* [What this task involves]: Please make an exact copy of the lines from the one holding "通江县永安镇中心小学: 1 -> 2" through the end of the data, both ends included, with no pictures.

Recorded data
"""
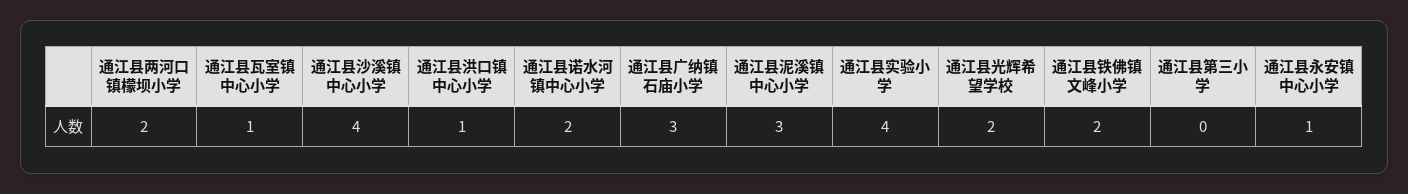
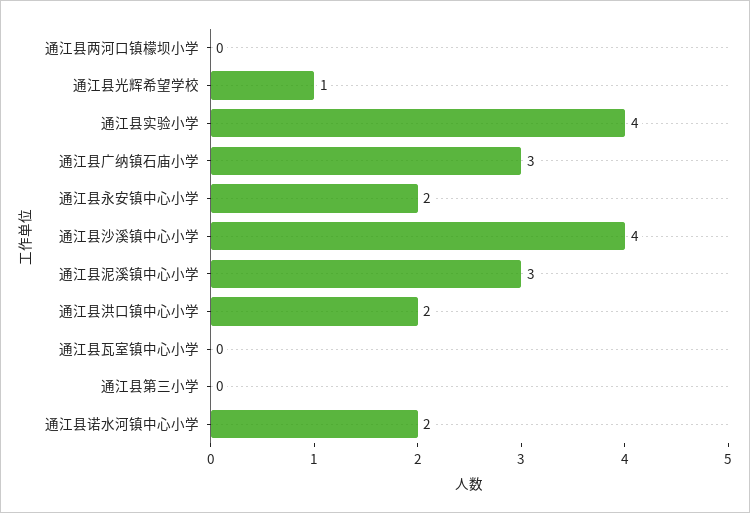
通江县两河口镇檬坝小学: 2 -> 0
通江县瓦室镇中心小学: 1 -> 0
通江县洪口镇中心小学: 1 -> 2
通江县光辉希望学校: 2 -> 1
通江县铁佛镇文峰小学: 2 -> none
通江县永安镇中心小学: 1 -> 2

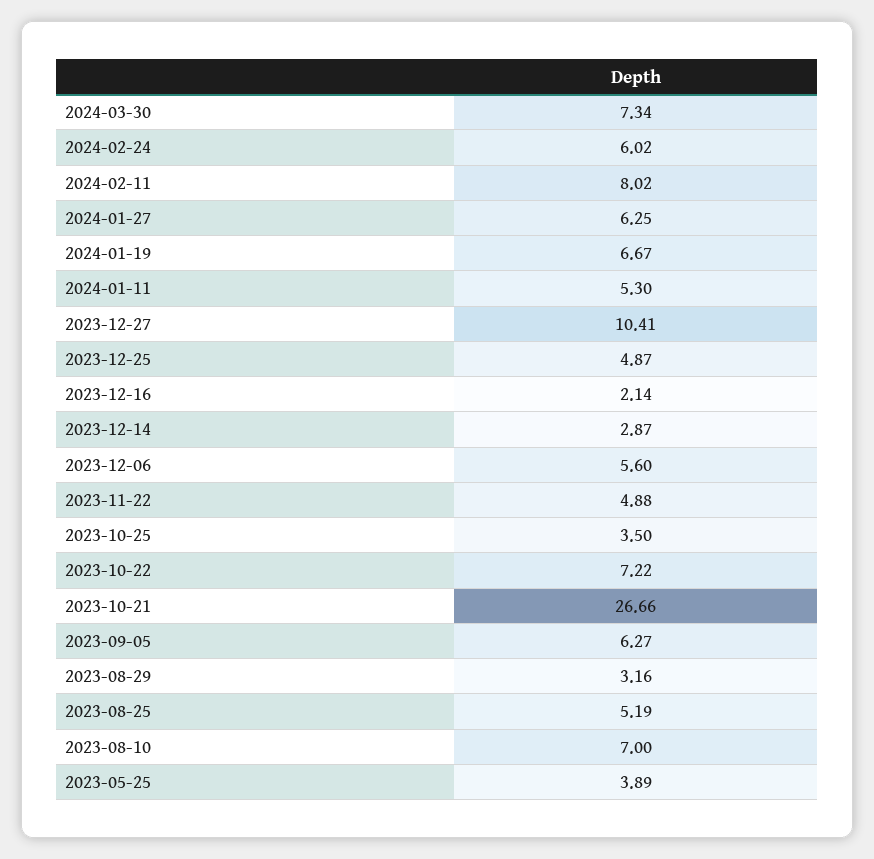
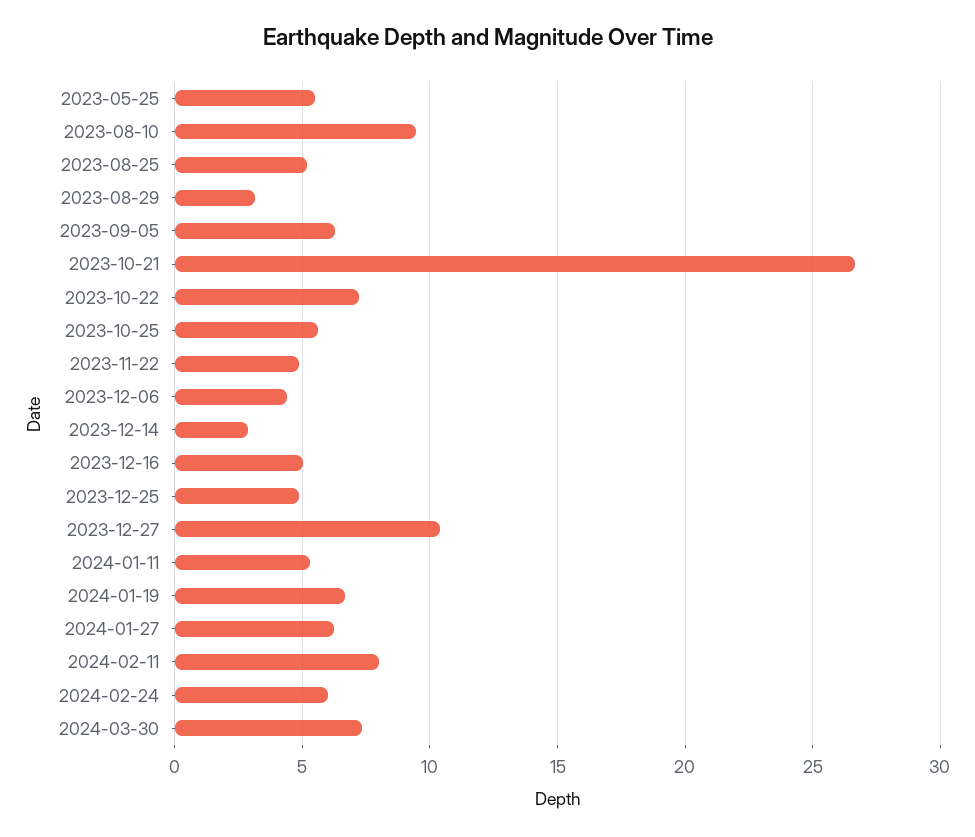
2023-12-16: 2.14 -> 5
2023-12-06: 5.6 -> 4.5
2023-10-25: 3.5 -> 5.5
2023-08-10: 7 -> 9.5
2023-05-25: 3.89 -> 5.5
"""
* [Solution to this problem]:
通江县永安镇中心小学: 1 -> 2

2023-12-16: 2.14 -> 5
2023-12-06: 5.6 -> 4.5
2023-10-25: 3.5 -> 5.5
2023-08-10: 7 -> 9.5
2023-05-25: 3.89 -> 5.5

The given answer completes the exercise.